Please print the entries below exactly, from the line with "AND FURNITURE |" through the line with "them elsewhere. |", including both of those lines and leaving out all others.
╭──
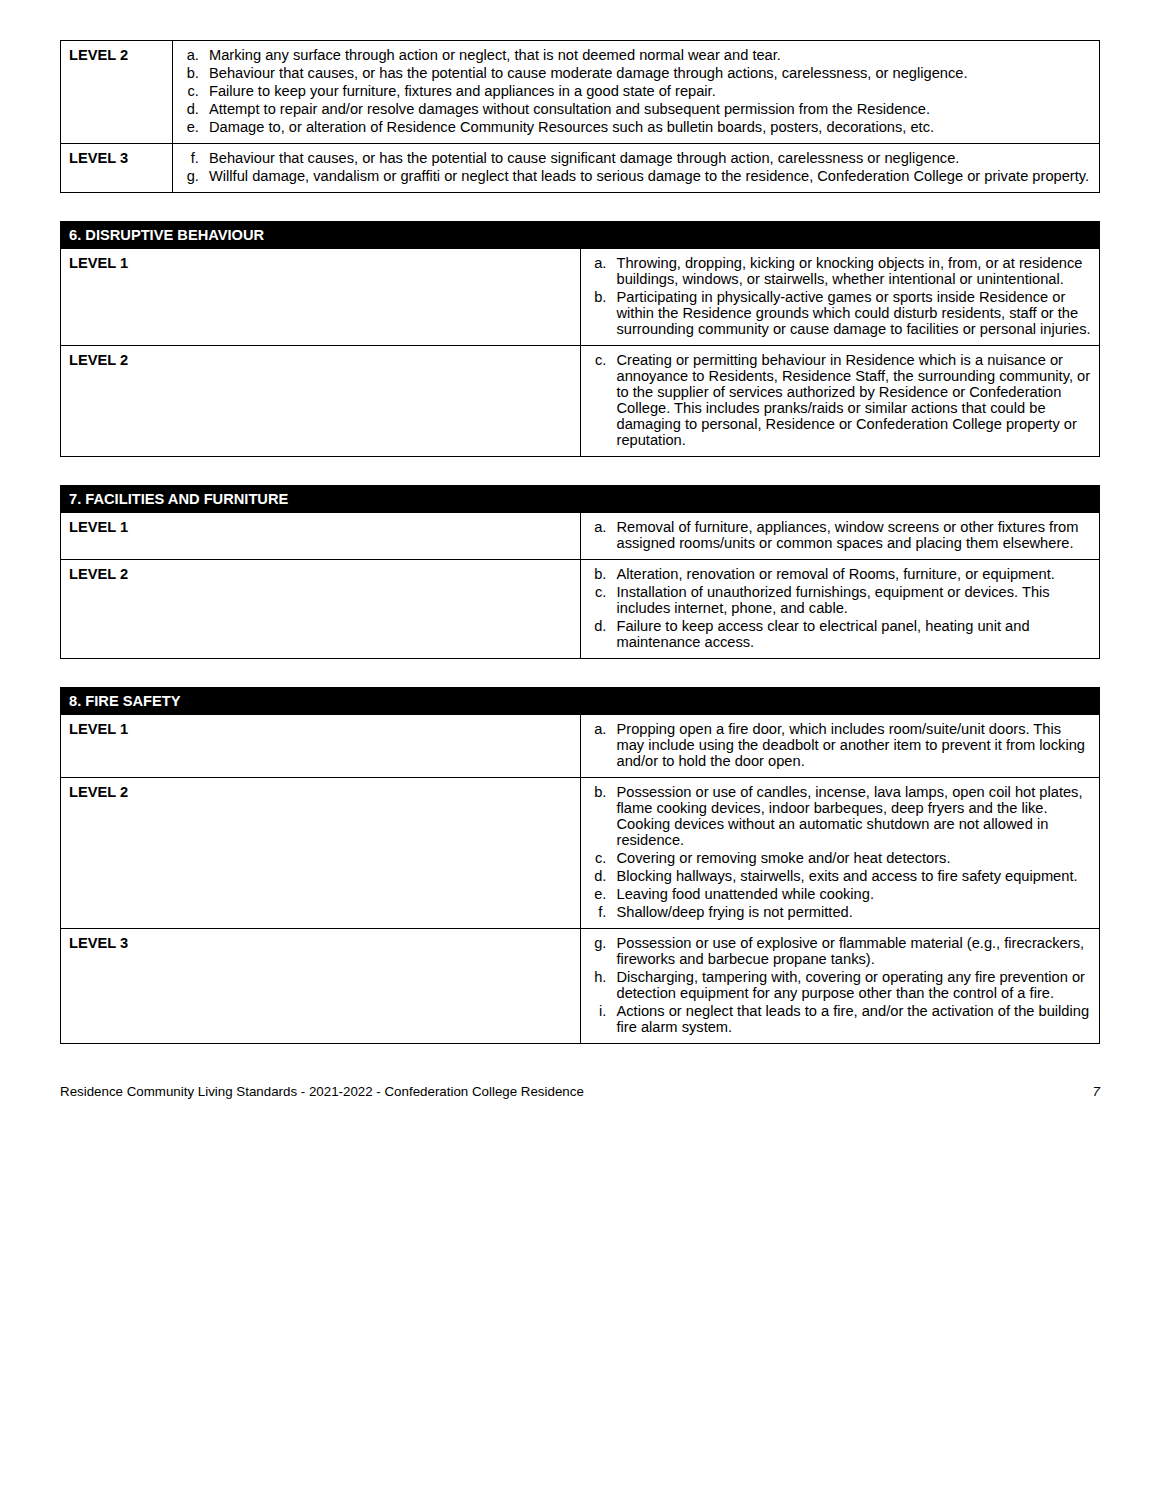| LEVEL 2 | Marking any surface through action or neglect, that is not deemed normal wear and tear. Behaviour that causes, or has the potential to cause moderate damage through actions, carelessness, or negligence. Failure to keep your furniture, fixtures and appliances in a good state of repair. Attempt to repair and/or resolve damages without consultation and subsequent permission from the Residence. Damage to, or alteration of Residence Community Resources such as bulletin boards, posters, decorations, etc. |
| LEVEL 3 | Behaviour that causes, or has the potential to cause significant damage through action, carelessness or negligence. Willful damage, vandalism or graffiti or neglect that leads to serious damage to the residence, Confederation College or private property. |
| 6. DISRUPTIVE BEHAVIOUR |
| LEVEL 1 | Throwing, dropping, kicking or knocking objects in, from, or at residence buildings, windows, or stairwells, whether intentional or unintentional. Participating in physically-active games or sports inside Residence or within the Residence grounds which could disturb residents, staff or the surrounding community or cause damage to facilities or personal injuries. |
| LEVEL 2 | Creating or permitting behaviour in Residence which is a nuisance or annoyance to Residents, Residence Staff, the surrounding community, or to the supplier of services authorized by Residence or Confederation College. This includes pranks/raids or similar actions that could be damaging to personal, Residence or Confederation College property or reputation. |
| 7. FACILITIES AND FURNITURE |
| LEVEL 1 | Removal of furniture, appliances, window screens or other fixtures from assigned rooms/units or common spaces and placing them elsewhere. |
| LEVEL 2 | Alteration, renovation or removal of Rooms, furniture, or equipment. Installation of unauthorized furnishings, equipment or devices. This includes internet, phone, and cable. Failure to keep access clear to electrical panel, heating unit and maintenance access. |
| 8. FIRE SAFETY |
| LEVEL 1 | Propping open a fire door, which includes room/suite/unit doors. This may include using the deadbolt or another item to prevent it from locking and/or to hold the door open. |
| LEVEL 2 | Possession or use of candles, incense, lava lamps, open coil hot plates, flame cooking devices, indoor barbeques, deep fryers and the like. Cooking devices without an automatic shutdown are not allowed in residence. Covering or removing smoke and/or heat detectors. Blocking hallways, stairwells, exits and access to fire safety equipment. Leaving food unattended while cooking. Shallow/deep frying is not permitted. |
| LEVEL 3 | Possession or use of explosive or flammable material (e.g., firecrackers, fireworks and barbecue propane tanks). Discharging, tampering with, covering or operating any fire prevention or detection equipment for any purpose other than the control of a fire. Actions or neglect that leads to a fire, and/or the activation of the building fire alarm system. |
Residence Community Living Standards - 2021-2022 - Confederation College Residence 7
╰──
WORKED SOLUTION =
| 7. FACILITIES AND FURNITURE |
| LEVEL 1 | Removal of furniture, appliances, window screens or other fixtures from assigned rooms/units or common spaces and placing them elsewhere. |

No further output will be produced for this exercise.